The floating platform was the centerpiece of the final phase of the joint proj­ect. The Italian authorities decided to use a new platform for launching pur­poses, and to commission the Santa Rita platform as a control center. The new San Marco platform, acquired from the US Army, was a rectangular steel barge 90 feet wide, 300 feet long, and 13 feet deep. It was towed to Kenya via the NATO Mediterranean base in La Spezia, just south of Genoa. Once embedded in the ocean floor it supported the launcher and its transporter, as well as the electrical and mechanical ground support system for servicing and testing the rocket. Santa Rita, anchored about 1,800 feet away in the bay, housed the range control, blockhouse and telemetry gear, and living quarters for about 80 people. A small tower attached to the platform supported the generators that provided the electrical power for the launch complex. On April 26, 1967, the San Marco 2 spacecraft was successfully launched into an equatorial elliptic orbit by a Scout Mark II rocket. It remained in orbit for almost six months, providing valuable new scientific data on the structure of the ionosphere and on local variations in its electronic density.35

The San Marco project was an essential component of the early Italian space program. NASA and the Scout’s prime contractor LTV did not simply provide invaluable technical training and support in all aspects of satellite construction and integration, launcher use, range management, and tracking and data analysis. They also provided Broglio with the arguments and the additional credibility that he needed to persuade his authorities to invest in a major space effort, and to release funds to support the people, the institutions, and the industries that would become the backbone of an autonomous space program. For the State Department the venture provided an opportunity to express US solidarity with an administration that was a faithful American and NATO ally, and that was under constant domestic left-wing and communist pressure in the 1960s. For NASA the project was coherent with its mission to promote international coop­eration. It produced valuable scientific data on the ionosphere in the not-easily accessible equatorial region.

To conclude it is worth quoting Frutkin’s account of his visit to the San Marco complex shortly before the launch took place.

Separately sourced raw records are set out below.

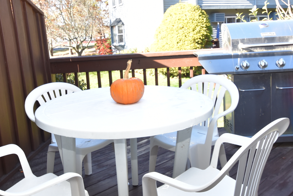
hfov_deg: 55.6
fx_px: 277
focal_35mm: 34
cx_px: 166
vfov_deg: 38.8
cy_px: 86
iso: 400
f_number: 7.1
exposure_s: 1/200
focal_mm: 12
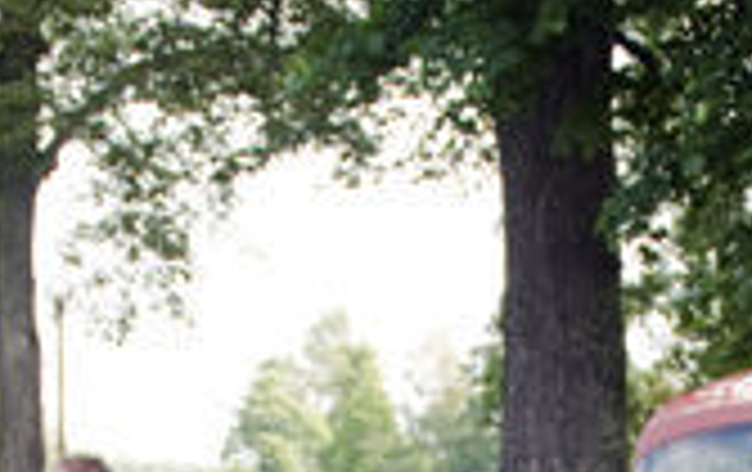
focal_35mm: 146
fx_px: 2996
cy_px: 910
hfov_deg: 14.3
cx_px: 527
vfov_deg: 8.6
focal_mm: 25
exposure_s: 1/400
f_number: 3.8
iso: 640
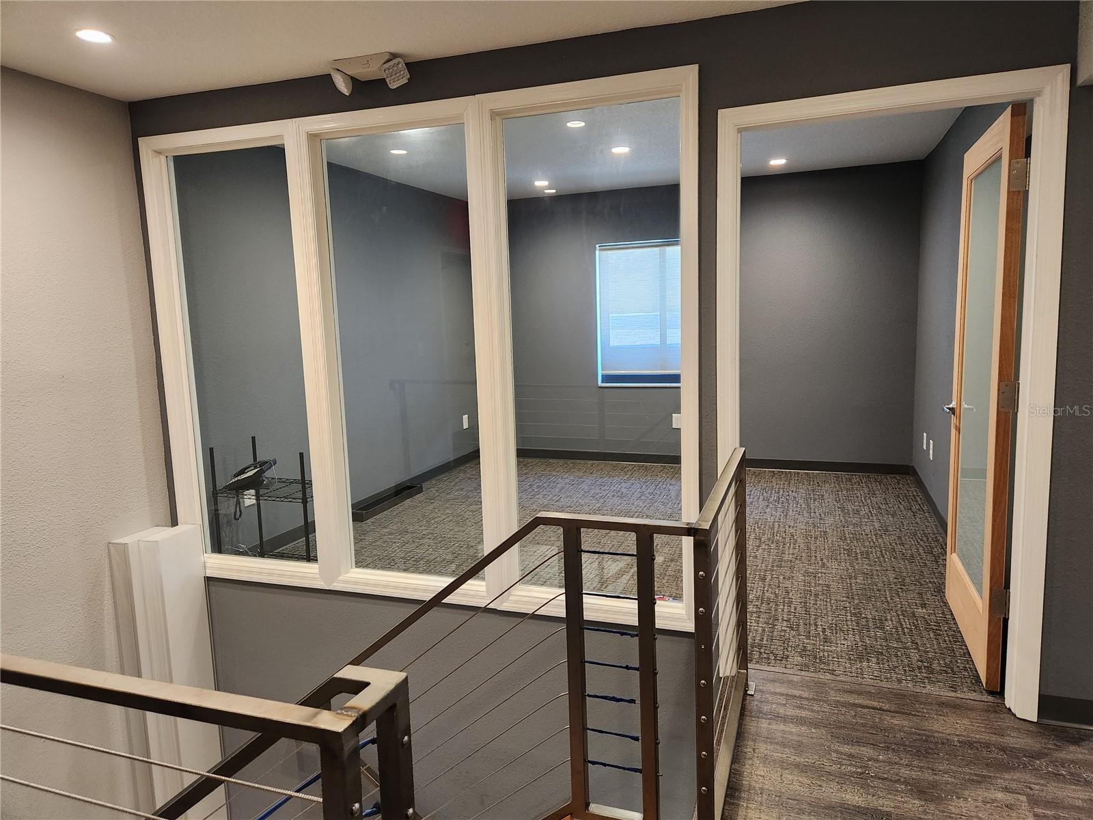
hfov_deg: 73.9
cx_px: 546
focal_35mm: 23
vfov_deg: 58.9
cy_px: 410
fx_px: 726
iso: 640
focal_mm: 5.4
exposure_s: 1/120
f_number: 1.8
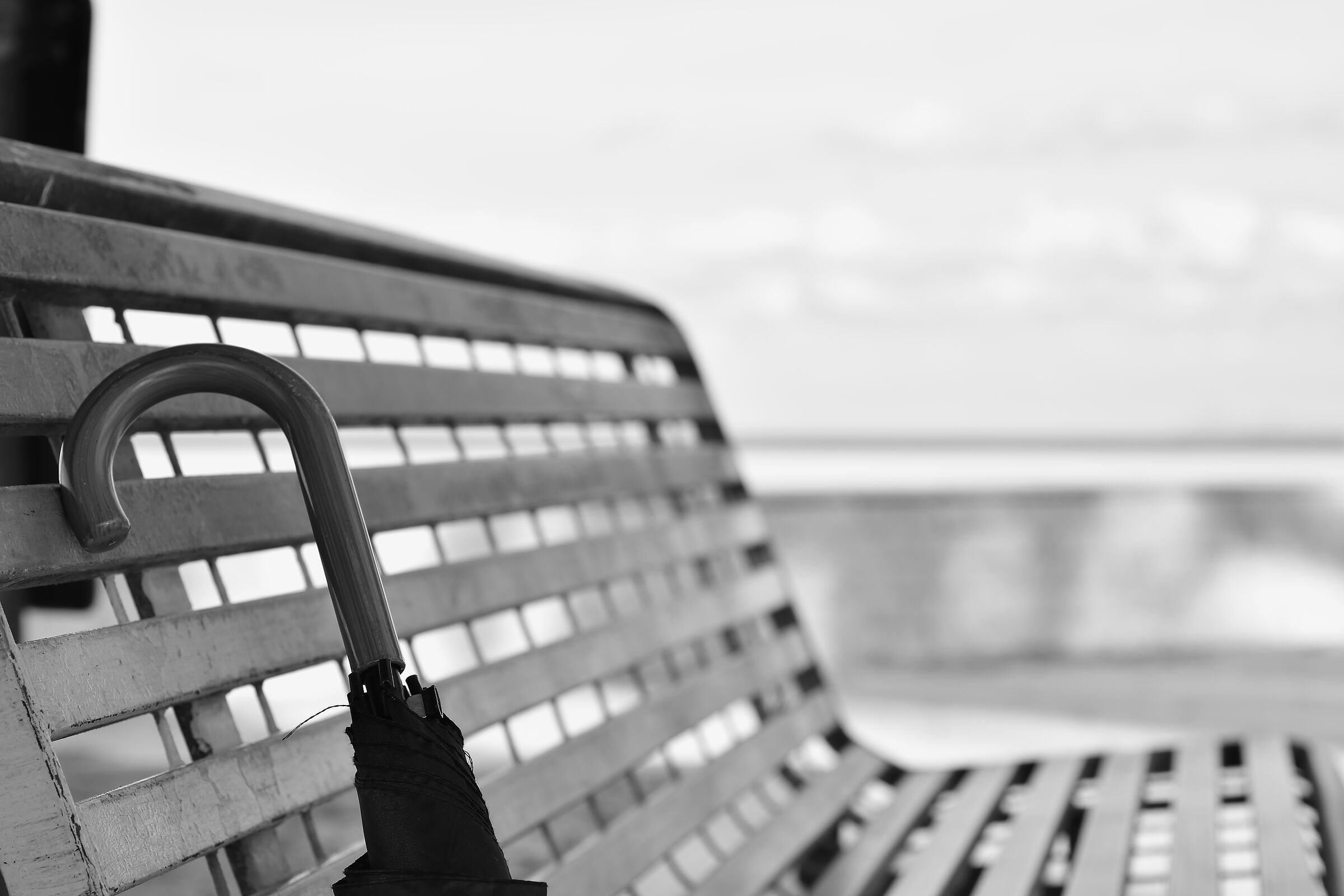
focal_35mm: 75
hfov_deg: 27.0
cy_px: 448
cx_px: 672
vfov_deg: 18.2
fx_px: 2800
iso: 100
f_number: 4.5
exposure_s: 1/320
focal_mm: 50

It provides an entertaining antidote to the dry account one gains from official records, which really cannot do justice to the spirit of adventure and personal satisfaction derived from these early, sometimes artisanal collaborative space research efforts:

We had the agreement for the Italian San Marco project for a launch from their platform launch site. It’s a marvelous, marvelous program, and the greatest fun in the world. [. . . ] You see what happened was our project people within NASA who were pursuing, monitoring the Italian effort to get prepared for a Scout launch from this platform came in and said, “We’re not going to be able to do this. . . We’ve been out there to that platform, it’s a mess. It’s a god-awful mess.” Well, that was the first occasion when I was threatened with a cancellation. So I got hold of one of my buddies, somebody in the program, a very able, capable guy, Jack Townsend, who was then number three man at Goddard, and we went out to Africa together and climbed up onto that platform and looked around. There was water on the deck and there were wires snaking all around in the water and every­thing else, and it did look a bit of a mess. After a careful look-around Townsend said, “No problem, it’ll work.” [. . .]

We went out to see the first launch, went up to the top of this Texas tower they were using and when it came time for lunch, they said, “Let’s go up to the terrazzo.”

We went up to an upper deck under a striped awning where a great tribal warrior with scars, ritual scars, on his face made the pasta. [ . . . ] The Italians are more fun than anybody.